Boston-born Tim Sweeney played in college for Boston College (1985–89).  He Led the Eagles in scoring his senior year with 73 points as the team advanced to the NCAA Championship quarterfinals.
He was selected 122nd overall in the 1985 NHL Entry Draft by the Calgary Flames.  In his first year after college, the 1989–90 season, he won the International Hockey League's Ken McKenzie Trophy for Rookie of the Year.
Sweeney played Calgary Flames, the Boston Bruins, the Mighty Ducks of Anaheim and the New York Rangers in the NHL and played for the 1992 US Olympic team. He  is a member of the Boston College Varsity Club Athletic Hall of Fame.

Defenseman Rich Brennan was chosen in the 3rd round, 46th overall by the Quebec Nordiques in the 1991 NHL Entry Draft out of high school.  He then played at Boston University for 4 years.
In 1992 he played in the World Junior Ice Hockey Championship for the United States. Brennan's most successful collegiate season came during his junior year (1993–1994) when he scored 35 points in 41 games and earned a number of honors including Hockey East First All-Star team honors and NCAA East Second All-American team honors.
Rich played for a number of NHL, teams in his 14-year pro career, including  the Colorado Avalanche, San Jose Sharks, New York Rangers, Los Angeles Kings, Nashville Predators, and Boston Bruins.

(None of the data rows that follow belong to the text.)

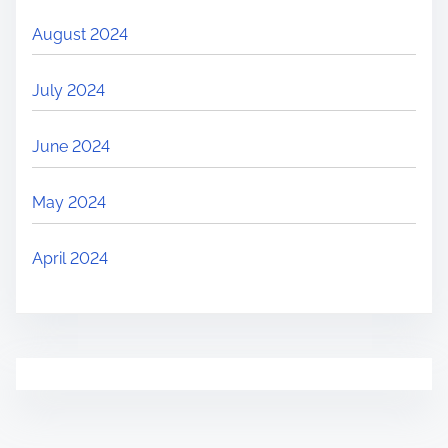
August 2024
July 2024
June 2024
May 2024
April 2024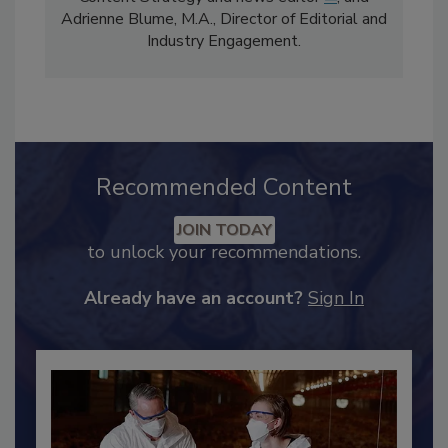
comprises Bailee Henderson, Director of
Content Strategy and news editor
✉
, and
Adrienne Blume, M.A.,
Director of Editorial and
Industry Engagement
.
Recommended Content
JOIN TODAY
to unlock your recommendations.
Already have an account?
Sign In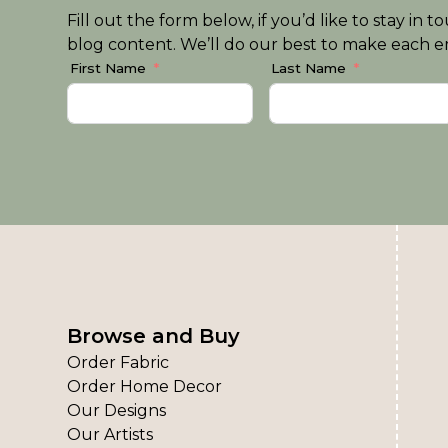
Fill out the form below, if you’d like to stay i
blog content. We’ll do our best to make each em
First Name
Last Name
Browse and Buy
Order Fabric
Order Home Decor
Our Designs
Our Artists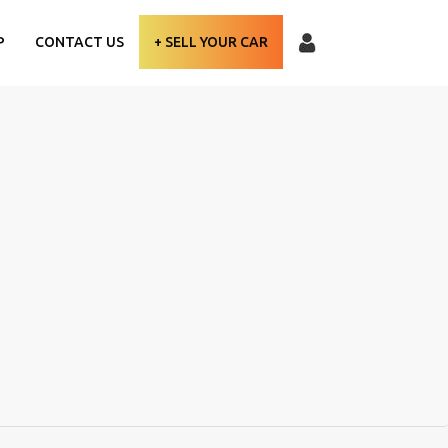
P
CONTACT US
+ SELL YOUR CAR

After a brilliant schoolboy career at Belmont Hill HS and Lawrence Academy, David A. Jensen was drafted in the1st Round in the 1983 June NHL Entry Draft (20th Overall) as a 17 year-old by the Hartford Whalers.
A key member of the 1984 USA Olympic team. Played Left Wing on the “Diaper Line” with Pat LaFontaine and Eddie Olczyk and finished second on the team in scoring with 22 Goals and 56 Assists in 61 Pre Olympic Games and added 5 Goals and 3 Assists in 6 Olympic Games.  On a team loaded with future NHLers, Jensen was rated as the team's fastest skater.
Played 8 years of pro hockey with the Hartford Whalers, Washington Capitals and the Boston Bruins Organizations.